Here are the debug logs. The line Path bundle.js served from /usr/local/lib/python3.8/site-packages/notebook/static/bundle.js seems interesting. Is OOD looking for the bundle paths on its own filesystem? But then how is the favicon getting served? I would assume the *_bundle.js requests get proxied too.
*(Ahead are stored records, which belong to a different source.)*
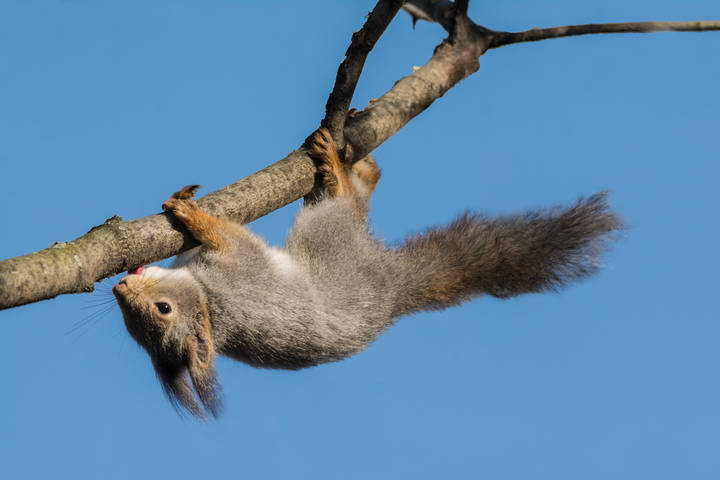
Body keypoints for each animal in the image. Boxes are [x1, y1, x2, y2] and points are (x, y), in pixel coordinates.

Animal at [113, 128, 622, 419]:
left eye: (161, 309)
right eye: (148, 319)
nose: (118, 287)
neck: (207, 299)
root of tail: (394, 286)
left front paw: (182, 207)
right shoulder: (240, 267)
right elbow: (223, 236)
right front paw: (190, 213)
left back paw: (357, 163)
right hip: (329, 236)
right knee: (345, 206)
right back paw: (341, 172)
Discovered Jupyter Notebook server listening on port 33504!
TIMING - Wait ended at: Tue Oct 10 19:23:06 UTC 2023
Generating connection YAML file...
[D 2023-10-10 19:24:18.712 ServerApp] Generating new user for token-authenticated request: 8a5fee7697884051933bb3c2a4660761
[I 2023-10-10 19:24:18.714 ServerApp] User 8a5fee7697884051933bb3c2a4660761 logged in.
[I 2023-10-10 19:24:18.715 ServerApp] 302 POST /node/desktop-dy-desktop-cr-1.imaging-poc.pcluster/33504/login (8a5fee7697884051933bb3c2a4660761@10.0.3.181) 4.16ms
[I 2023-10-10 19:24:18.786 ServerApp] 302 GET /node/desktop-dy-desktop-cr-1.imaging-poc.pcluster/33504/ (@10.0.3.181) 0.42ms
[D 2023-10-10 19:24:18.852 ServerApp] Paths used for configuration of page_config: 
    	/etc/jupyter/labconfig/page_config.json
[D 2023-10-10 19:24:18.853 ServerApp] Paths used for configuration of page_config: 
    	/usr/local/etc/jupyter/labconfig/page_config.json
[D 2023-10-10 19:24:18.853 ServerApp] Paths used for configuration of page_config: 
    	/usr/etc/jupyter/labconfig/page_config.json
[D 2023-10-10 19:24:18.853 ServerApp] Paths used for configuration of page_config: 
    	/shared/home/Admin/.local/etc/jupyter/labconfig/page_config.json
[D 2023-10-10 19:24:18.854 ServerApp] Paths used for configuration of page_config: 
    	/shared/home/Admin/.jupyter/labconfig/page_config.json
[D 2023-10-10 19:24:18.855 JupyterNotebookApp] Using contents: services/contents
[D 2023-10-10 19:24:18.861 JupyterNotebookApp] 200 GET /node/desktop-dy-desktop-cr-1.imaging-poc.pcluster/33504/tree? (8a5fee7697884051933bb3c2a4660761@10.0.3.181) 10.38ms
[D 2023-10-10 19:24:19.012 ServerApp] Paths used for configuration of page_config: 
    	/etc/jupyter/labconfig/page_config.json
[D 2023-10-10 19:24:19.012 ServerApp] Paths used for configuration of page_config: 
    	/usr/local/etc/jupyter/labconfig/page_config.json
[D 2023-10-10 19:24:19.013 ServerApp] Paths used for configuration of page_config: 
    	/usr/etc/jupyter/labconfig/page_config.json
[D 2023-10-10 19:24:19.013 ServerApp] Paths used for configuration of page_config: 
    	/shared/home/Admin/.local/etc/jupyter/labconfig/page_config.json
[D 2023-10-10 19:24:19.013 ServerApp] Paths used for configuration of page_config: 
    	/shared/home/Admin/.jupyter/labconfig/page_config.json
[D 2023-10-10 19:24:19.014 JupyterNotebookApp] 200 GET /node/desktop-dy-desktop-cr-1.imaging-poc.pcluster/33504/custom/custom.css (8a5fee7697884051933bb3c2a4660761@10.0.3.181) 3.20ms
[D 2023-10-10 19:24:19.015 ServerApp] Path bundle.js served from /usr/local/lib/python3.8/site-packages/notebook/static/bundle.js
[D 2023-10-10 19:24:19.016 ServerApp] 200 GET /node/desktop-dy-desktop-cr-1.imaging-poc.pcluster/33504/static/notebook/bundle.js (8a5fee7697884051933bb3c2a4660761@10.0.3.181) 1.01ms
[D 2023-10-10 19:24:20.215 ServerApp] Path favicons/favicon.ico served from /usr/local/lib/python3.8/site-packages/jupyter_server/static/favicons/favicon.ico
[D 2023-10-10 19:24:20.216 ServerApp] 200 GET /node/desktop-dy-desktop-cr-1.imaging-poc.pcluster/33504/static/favicons/favicon.ico (8a5fee7697884051933bb3c2a4660761@10.0.3.181) 1.16ms

Installed the same version of Python on OOD and installed notebook to have the same files at /usr/local/lib/python3.8/site-packages/notebook/static/*.bundle.js with no luck :frowning:

Could this be related? c.NotebookApp.base_url = '/node/desktop-dy-desktop-cr-1.imaging-poc.pcluster/57415/', but I see in this doc that it should be /pun....

Granted, this doc is for OOD 3.0.0, but I’m using OOD 2.0.28.

This topic was automatically closed 180 days after the last reply. New replies are no longer allowed.